=== Text provided ===

The Effects of ROCK Inhibitor on Prevention of Dexamethasone-Induced Glaucoma Phenotype in Human Trabecular Meshwork Cells

This study investigated the effects of dexamethasone (Dex) on human trabecular meshwork (TM) cells, a model of glucocorticoid-induced glaucoma, and evaluated the impact of ripasudil (Rip) as a co-delivery or sequential dosing strategy. In vitro experiments were conducted to assess the effects of Dex and Rip on TM cells. Confocal microscopy was used to evaluate the impact of Dex and Rip on F-actin staining signals. Contractility of the TM cells upon Dex and Rip treatment mimicking co-delivery and sequential delivery was quantified using collagen gel contraction assay. Transepithelial electrical resistance (TEER) values and fluorescein isothiocyanate (FITC)-dextran permeability were also measured to assess the impact of Dex and Rip on TM cells. Dex and Rip did not exhibit cytotoxicity at the maximum tested concentration (20 µM). Dex-treated TM cells exhibited higher F-actin staining signals compared to controls, which were reduced when co-treated with Rip. Rip inhibited Dex-induced collagen gel contraction activity in both co-delivery and sequential treatments. Dex resulted in increased TEER values as the dose increased, whereas TEER values were maintained when co-treated with Rip. Co-delivery of Rip has the potential to prevent glaucoma symptoms when patients are treated with Dex. This study highlights the importance of identifying strategies to reduce the side effects of prolonged use of glucocorticoids, such as Dex, in the treatment of various diseases. This study demonstrates the potential of co-delivering ripasudil with dexamethasone to mitigate glucocorticoid-induced ocular hypertension and a secondary glaucoma that resembles primary open-angle glaucoma, providing insights for the development of novel preventive strategies in clinical care.

===

• To do:
In the study on ripasudil and dexamethasone, what method was used to measure how much the TM cells contracted? You won't need the lines that come after this.

=== Excerpted records ===

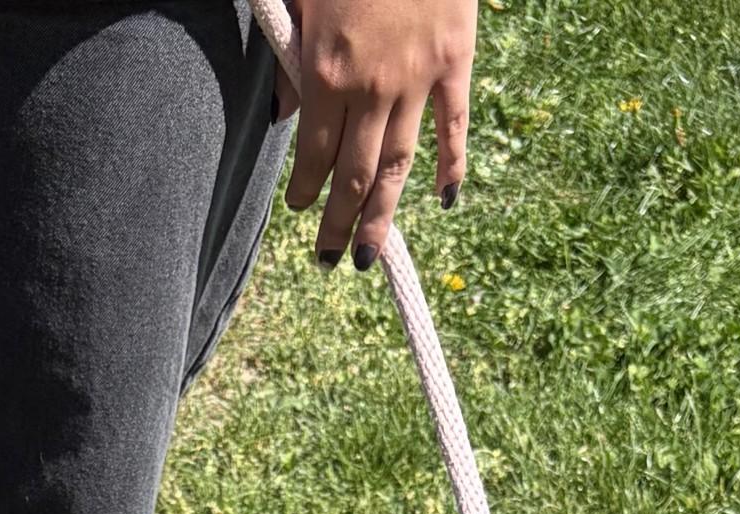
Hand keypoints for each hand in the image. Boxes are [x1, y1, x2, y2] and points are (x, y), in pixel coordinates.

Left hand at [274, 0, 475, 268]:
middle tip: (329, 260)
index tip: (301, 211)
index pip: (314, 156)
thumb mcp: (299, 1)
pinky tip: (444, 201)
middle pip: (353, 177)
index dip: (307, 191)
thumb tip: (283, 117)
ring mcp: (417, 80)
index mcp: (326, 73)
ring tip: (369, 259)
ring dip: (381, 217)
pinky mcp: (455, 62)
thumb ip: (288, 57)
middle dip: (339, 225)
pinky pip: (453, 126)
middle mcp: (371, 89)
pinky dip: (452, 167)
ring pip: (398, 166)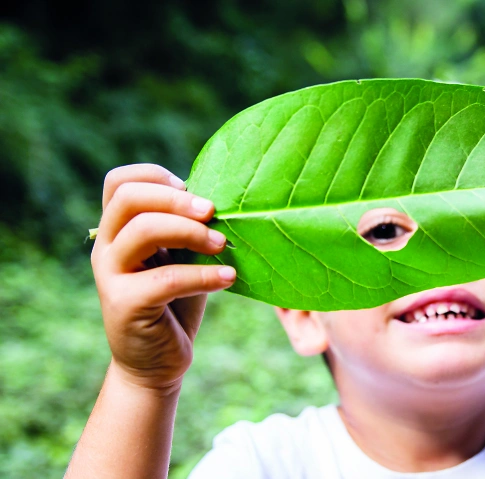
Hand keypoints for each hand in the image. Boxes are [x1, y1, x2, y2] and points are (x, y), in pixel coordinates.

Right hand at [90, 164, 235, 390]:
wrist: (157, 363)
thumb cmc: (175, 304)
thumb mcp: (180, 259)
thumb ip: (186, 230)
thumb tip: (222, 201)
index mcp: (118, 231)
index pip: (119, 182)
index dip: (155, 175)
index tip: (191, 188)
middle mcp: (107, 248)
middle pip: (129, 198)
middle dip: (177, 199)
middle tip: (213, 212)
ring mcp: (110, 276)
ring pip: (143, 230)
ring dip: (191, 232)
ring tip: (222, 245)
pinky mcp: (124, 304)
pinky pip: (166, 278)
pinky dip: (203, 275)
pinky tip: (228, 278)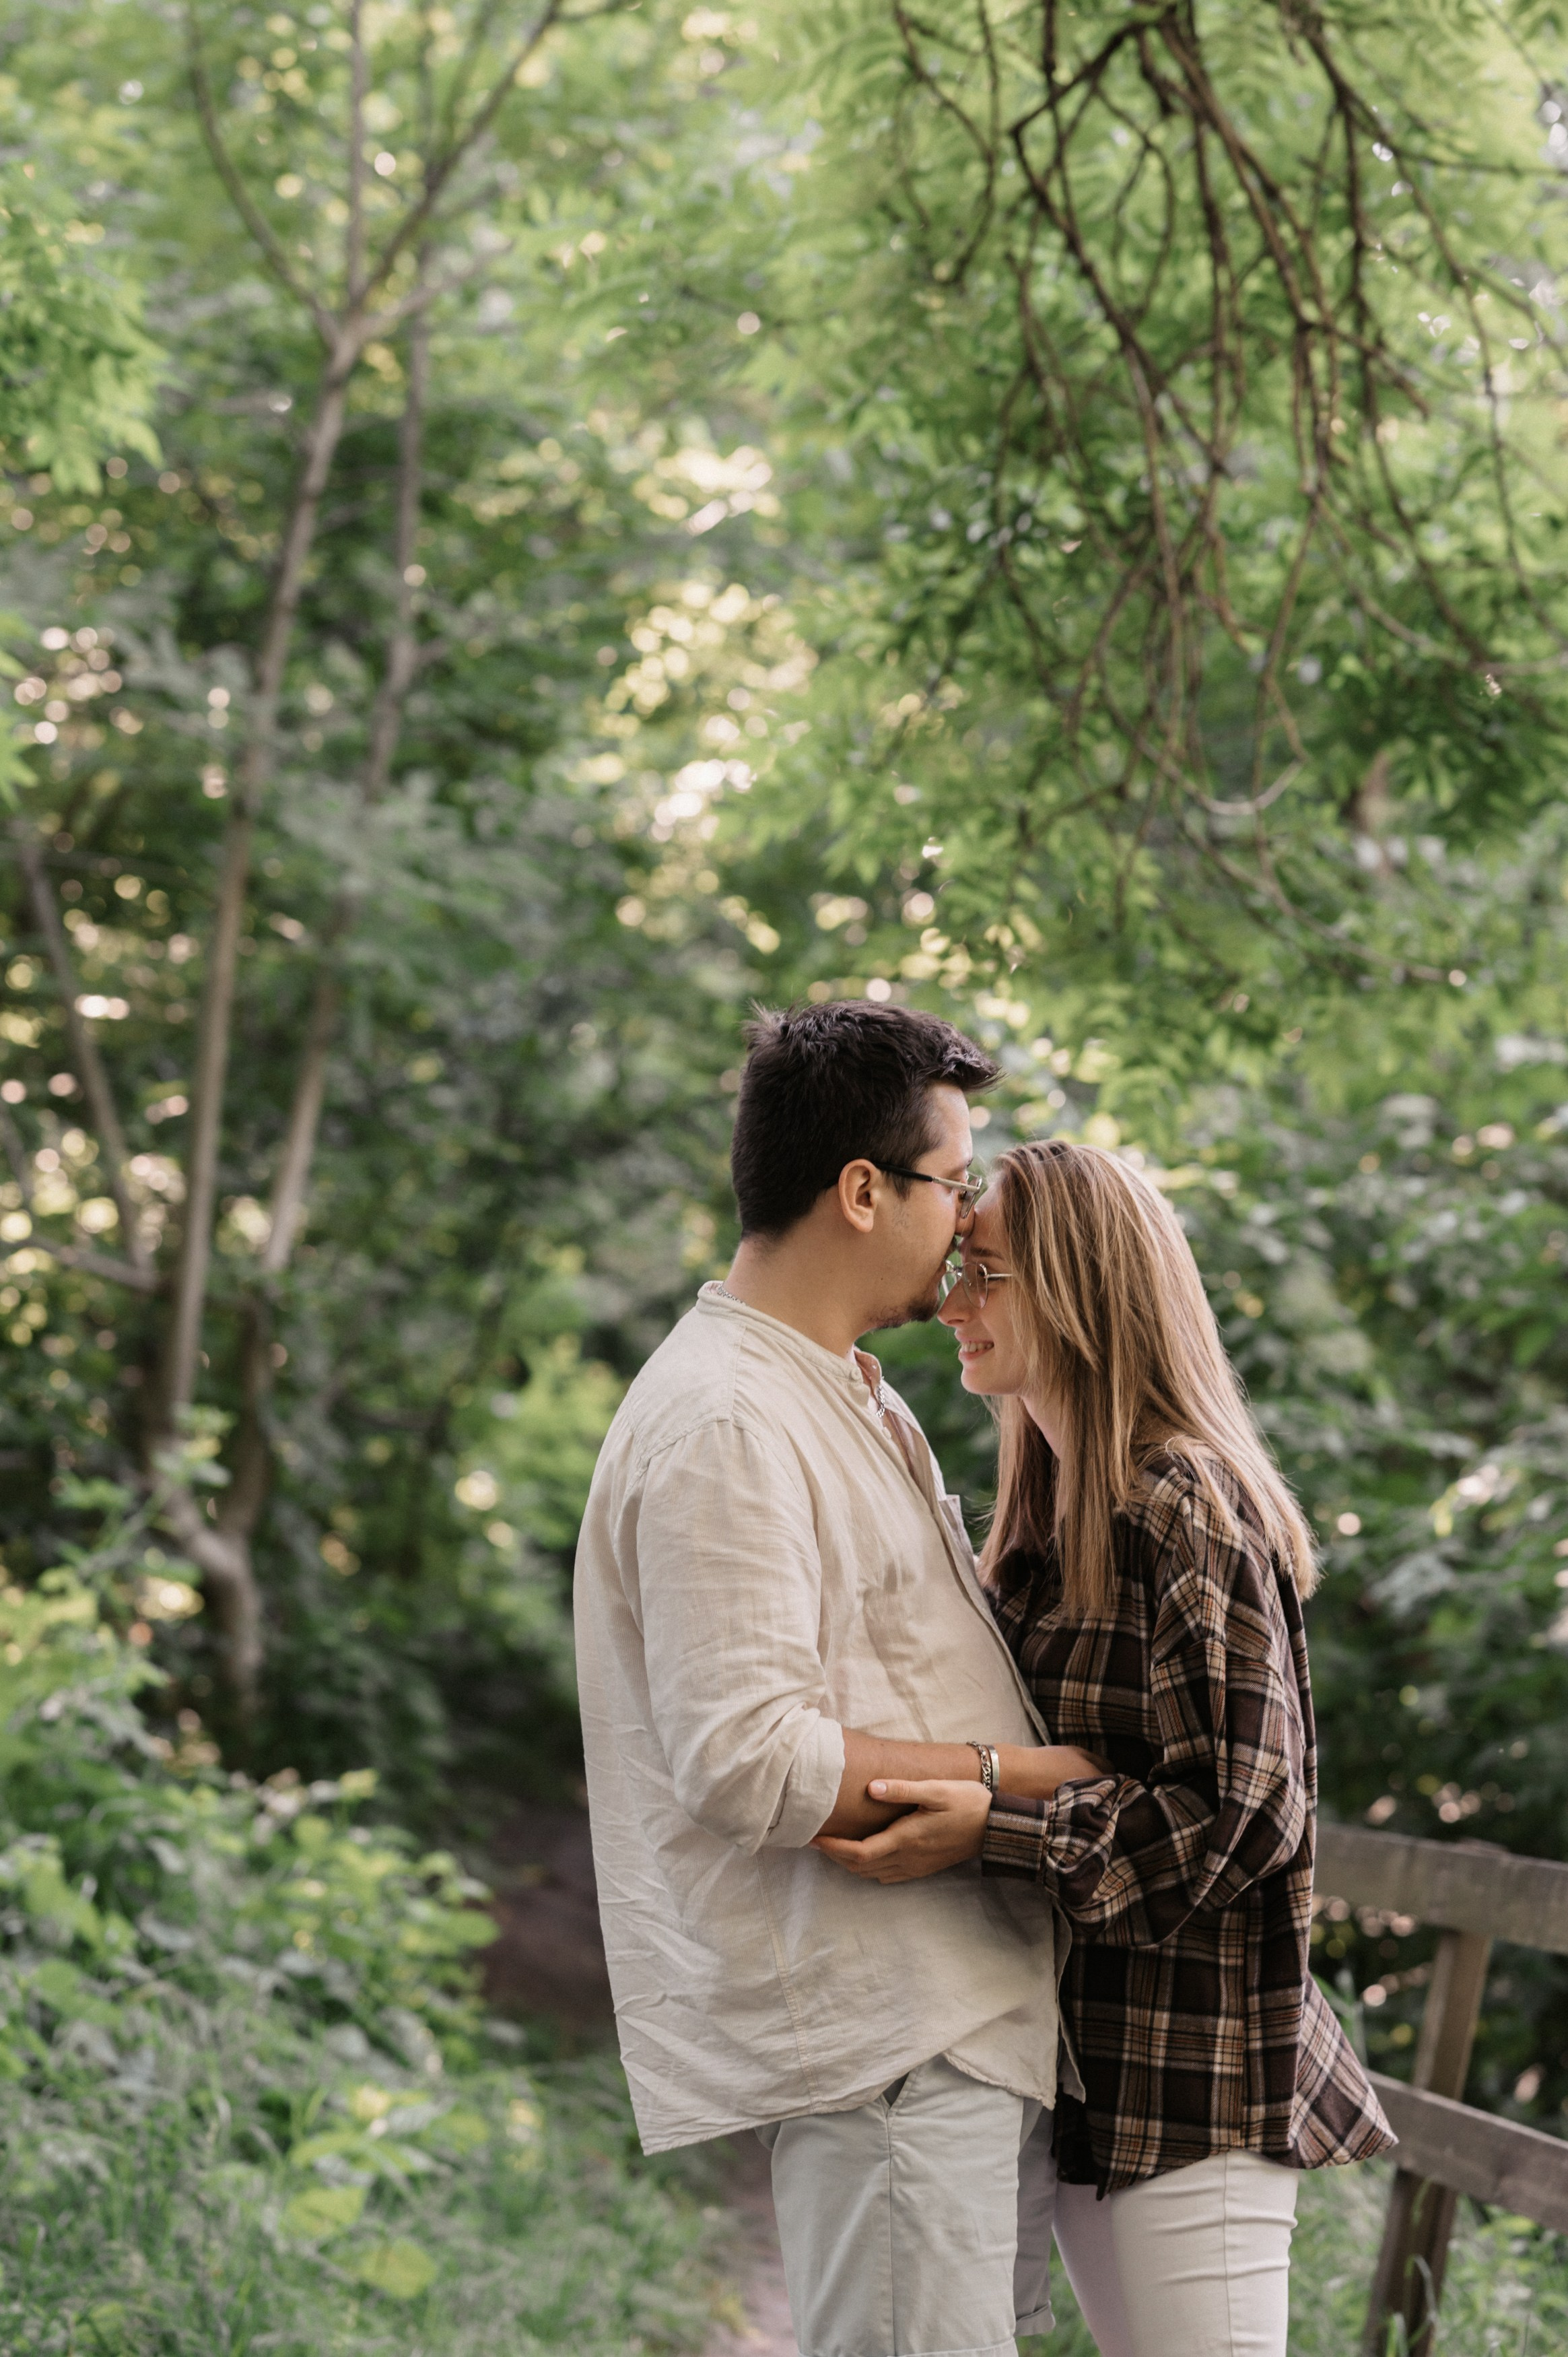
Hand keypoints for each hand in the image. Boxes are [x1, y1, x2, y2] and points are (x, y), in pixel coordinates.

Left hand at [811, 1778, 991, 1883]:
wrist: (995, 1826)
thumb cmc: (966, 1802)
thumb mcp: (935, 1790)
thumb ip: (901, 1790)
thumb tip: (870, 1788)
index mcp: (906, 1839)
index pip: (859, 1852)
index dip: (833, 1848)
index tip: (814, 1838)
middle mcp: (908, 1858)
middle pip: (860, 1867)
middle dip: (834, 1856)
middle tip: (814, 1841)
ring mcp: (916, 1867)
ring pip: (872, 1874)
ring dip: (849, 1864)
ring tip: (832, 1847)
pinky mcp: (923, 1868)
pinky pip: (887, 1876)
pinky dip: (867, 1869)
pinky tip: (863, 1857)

===
=== Excerpted records ===

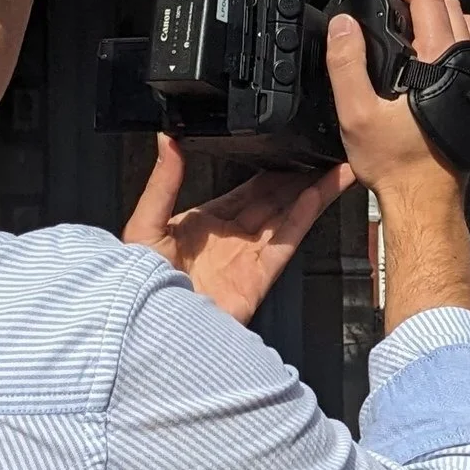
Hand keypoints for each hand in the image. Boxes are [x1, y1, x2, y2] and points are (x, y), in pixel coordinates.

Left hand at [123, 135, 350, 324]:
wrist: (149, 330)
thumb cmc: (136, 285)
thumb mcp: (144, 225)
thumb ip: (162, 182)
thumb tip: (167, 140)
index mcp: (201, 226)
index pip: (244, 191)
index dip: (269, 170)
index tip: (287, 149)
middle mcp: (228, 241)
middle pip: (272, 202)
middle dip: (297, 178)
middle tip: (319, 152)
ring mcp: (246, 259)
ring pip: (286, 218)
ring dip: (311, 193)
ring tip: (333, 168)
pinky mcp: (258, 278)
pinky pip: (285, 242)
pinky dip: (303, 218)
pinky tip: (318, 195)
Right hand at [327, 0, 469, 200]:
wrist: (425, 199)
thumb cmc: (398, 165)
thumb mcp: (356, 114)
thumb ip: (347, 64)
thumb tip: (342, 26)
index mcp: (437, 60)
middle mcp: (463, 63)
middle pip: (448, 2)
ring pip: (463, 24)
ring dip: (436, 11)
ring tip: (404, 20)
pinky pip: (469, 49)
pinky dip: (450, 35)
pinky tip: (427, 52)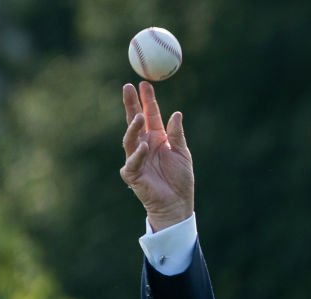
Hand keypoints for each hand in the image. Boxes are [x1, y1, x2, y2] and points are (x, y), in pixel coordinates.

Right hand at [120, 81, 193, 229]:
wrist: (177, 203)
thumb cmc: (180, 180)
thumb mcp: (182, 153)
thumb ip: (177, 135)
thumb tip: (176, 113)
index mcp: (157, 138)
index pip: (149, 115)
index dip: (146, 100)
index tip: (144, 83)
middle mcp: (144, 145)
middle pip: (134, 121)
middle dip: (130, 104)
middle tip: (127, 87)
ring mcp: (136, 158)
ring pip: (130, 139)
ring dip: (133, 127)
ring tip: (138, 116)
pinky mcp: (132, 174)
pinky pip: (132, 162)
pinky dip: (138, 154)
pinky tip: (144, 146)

===

• Response for this exercise:
A collagen gel contraction assay.